*** Opening of LISTED RECORDS ***
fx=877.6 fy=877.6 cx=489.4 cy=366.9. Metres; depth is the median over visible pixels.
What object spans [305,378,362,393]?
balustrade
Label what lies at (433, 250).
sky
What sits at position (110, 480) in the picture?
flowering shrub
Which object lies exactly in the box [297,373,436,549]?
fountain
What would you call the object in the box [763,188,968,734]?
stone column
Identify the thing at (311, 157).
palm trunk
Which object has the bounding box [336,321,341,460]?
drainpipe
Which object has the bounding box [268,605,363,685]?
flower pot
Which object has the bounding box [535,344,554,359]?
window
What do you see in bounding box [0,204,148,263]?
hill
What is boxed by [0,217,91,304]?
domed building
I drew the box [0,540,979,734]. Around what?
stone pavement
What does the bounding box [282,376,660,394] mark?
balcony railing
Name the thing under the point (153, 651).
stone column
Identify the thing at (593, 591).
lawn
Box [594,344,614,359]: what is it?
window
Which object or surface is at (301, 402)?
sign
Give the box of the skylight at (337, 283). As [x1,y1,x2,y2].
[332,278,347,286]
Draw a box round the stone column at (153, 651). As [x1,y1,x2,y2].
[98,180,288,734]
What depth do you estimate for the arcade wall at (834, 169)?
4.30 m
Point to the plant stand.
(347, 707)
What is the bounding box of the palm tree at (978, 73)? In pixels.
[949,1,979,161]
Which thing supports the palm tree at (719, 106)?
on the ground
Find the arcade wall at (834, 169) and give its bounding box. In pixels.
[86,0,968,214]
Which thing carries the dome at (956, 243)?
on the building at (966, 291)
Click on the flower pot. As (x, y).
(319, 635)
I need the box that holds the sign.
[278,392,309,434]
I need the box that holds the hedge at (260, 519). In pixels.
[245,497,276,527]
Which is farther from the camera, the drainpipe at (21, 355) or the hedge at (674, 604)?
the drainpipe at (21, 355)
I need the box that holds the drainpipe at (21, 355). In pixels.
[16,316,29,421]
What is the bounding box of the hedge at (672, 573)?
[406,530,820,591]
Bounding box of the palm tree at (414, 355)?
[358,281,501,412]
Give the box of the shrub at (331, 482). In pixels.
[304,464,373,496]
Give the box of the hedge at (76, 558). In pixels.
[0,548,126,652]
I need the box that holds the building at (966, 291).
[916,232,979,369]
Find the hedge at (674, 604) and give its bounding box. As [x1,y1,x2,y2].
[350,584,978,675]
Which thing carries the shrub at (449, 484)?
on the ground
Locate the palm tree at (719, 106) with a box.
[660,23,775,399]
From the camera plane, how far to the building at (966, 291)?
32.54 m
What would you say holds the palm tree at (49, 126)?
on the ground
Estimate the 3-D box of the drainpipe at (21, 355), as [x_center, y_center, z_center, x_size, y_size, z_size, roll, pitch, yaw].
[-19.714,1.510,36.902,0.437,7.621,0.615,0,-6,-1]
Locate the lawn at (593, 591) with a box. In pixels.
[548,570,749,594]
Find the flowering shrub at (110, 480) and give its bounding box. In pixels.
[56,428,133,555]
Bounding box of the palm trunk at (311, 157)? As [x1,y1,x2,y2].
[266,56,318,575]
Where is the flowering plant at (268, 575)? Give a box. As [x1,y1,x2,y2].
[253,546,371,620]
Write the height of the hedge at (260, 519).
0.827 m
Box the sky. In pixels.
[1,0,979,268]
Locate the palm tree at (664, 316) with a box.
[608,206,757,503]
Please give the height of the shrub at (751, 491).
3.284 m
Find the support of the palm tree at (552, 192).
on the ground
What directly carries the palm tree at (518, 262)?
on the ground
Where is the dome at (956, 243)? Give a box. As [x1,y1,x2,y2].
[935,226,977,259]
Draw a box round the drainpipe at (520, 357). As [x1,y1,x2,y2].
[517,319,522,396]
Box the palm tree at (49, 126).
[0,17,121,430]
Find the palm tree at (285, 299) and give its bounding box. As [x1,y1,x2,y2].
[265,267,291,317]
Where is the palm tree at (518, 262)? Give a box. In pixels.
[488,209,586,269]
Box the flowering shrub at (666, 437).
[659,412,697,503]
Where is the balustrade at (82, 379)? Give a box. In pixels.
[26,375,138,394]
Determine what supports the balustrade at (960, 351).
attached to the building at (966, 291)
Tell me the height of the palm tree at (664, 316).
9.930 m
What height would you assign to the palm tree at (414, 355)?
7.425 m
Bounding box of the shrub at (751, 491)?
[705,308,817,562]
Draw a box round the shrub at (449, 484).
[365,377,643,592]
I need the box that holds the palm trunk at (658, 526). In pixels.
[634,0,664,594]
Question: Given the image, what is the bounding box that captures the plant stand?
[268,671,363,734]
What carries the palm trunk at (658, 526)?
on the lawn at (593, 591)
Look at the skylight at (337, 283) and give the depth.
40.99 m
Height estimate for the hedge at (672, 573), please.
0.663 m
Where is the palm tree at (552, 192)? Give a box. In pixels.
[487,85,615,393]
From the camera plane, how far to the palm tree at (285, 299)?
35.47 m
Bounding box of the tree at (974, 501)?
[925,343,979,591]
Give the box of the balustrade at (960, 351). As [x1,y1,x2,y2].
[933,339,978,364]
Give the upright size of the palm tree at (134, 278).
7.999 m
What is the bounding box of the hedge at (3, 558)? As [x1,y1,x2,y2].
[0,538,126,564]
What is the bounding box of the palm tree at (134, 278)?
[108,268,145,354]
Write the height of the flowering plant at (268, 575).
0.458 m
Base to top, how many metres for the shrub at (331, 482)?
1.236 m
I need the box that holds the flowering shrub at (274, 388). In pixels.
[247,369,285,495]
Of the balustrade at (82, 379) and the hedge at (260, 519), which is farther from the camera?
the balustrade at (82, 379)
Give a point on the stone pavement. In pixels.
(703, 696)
*** Close of LISTED RECORDS ***
*** Opening of LISTED RECORDS ***
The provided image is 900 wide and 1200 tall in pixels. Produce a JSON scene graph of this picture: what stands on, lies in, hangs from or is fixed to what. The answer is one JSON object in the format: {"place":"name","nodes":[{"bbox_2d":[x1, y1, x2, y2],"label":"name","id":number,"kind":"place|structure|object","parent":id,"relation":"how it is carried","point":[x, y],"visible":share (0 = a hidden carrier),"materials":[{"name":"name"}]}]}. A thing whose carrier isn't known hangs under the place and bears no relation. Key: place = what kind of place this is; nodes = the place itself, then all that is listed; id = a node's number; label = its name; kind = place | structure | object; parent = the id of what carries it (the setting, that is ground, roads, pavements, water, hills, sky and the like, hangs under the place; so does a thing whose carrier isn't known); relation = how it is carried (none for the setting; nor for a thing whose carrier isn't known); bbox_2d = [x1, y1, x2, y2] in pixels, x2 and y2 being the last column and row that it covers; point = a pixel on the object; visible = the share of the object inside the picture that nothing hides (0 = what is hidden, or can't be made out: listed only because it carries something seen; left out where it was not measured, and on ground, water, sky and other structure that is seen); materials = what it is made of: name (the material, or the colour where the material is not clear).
*** Close of LISTED RECORDS ***
# WHAT THIS TASK INVOLVES
Please report every line in the entries above that holds the string "visible".

# WRITTEN REPLY
fx=877.6 fy=877.6 cx=489.4 cy=366.9. Metres; depth is the median over visible pixels.
The provided image is 900 wide and 1200 tall in pixels. Produce a JSON scene graph of this picture: what stands on, lies in, hangs from or is fixed to what. The answer is one JSON object in the format: {"place":"name","nodes":[{"bbox_2d":[x1, y1, x2, y2],"label":"name","id":number,"kind":"place|structure|object","parent":id,"relation":"how it is carried","point":[x, y],"visible":share (0 = a hidden carrier),"materials":[{"name":"name"}]}]}. A thing whose carrier isn't known hangs under the place and bears no relation. Key: place = what kind of place this is; nodes = the place itself, then all that is listed; id = a node's number; label = its name; kind = place | structure | object; parent = the id of what carries it (the setting, that is ground, roads, pavements, water, hills, sky and the like, hangs under the place; so does a thing whose carrier isn't known); relation = how it is carried (none for the setting; nor for a thing whose carrier isn't known); bbox_2d = [x1, y1, x2, y2] in pixels, x2 and y2 being the last column and row that it covers; point = a pixel on the object; visible = the share of the object inside the picture that nothing hides (0 = what is hidden, or can't be made out: listed only because it carries something seen; left out where it was not measured, and on ground, water, sky and other structure that is seen); materials = what it is made of: name (the material, or the colour where the material is not clear).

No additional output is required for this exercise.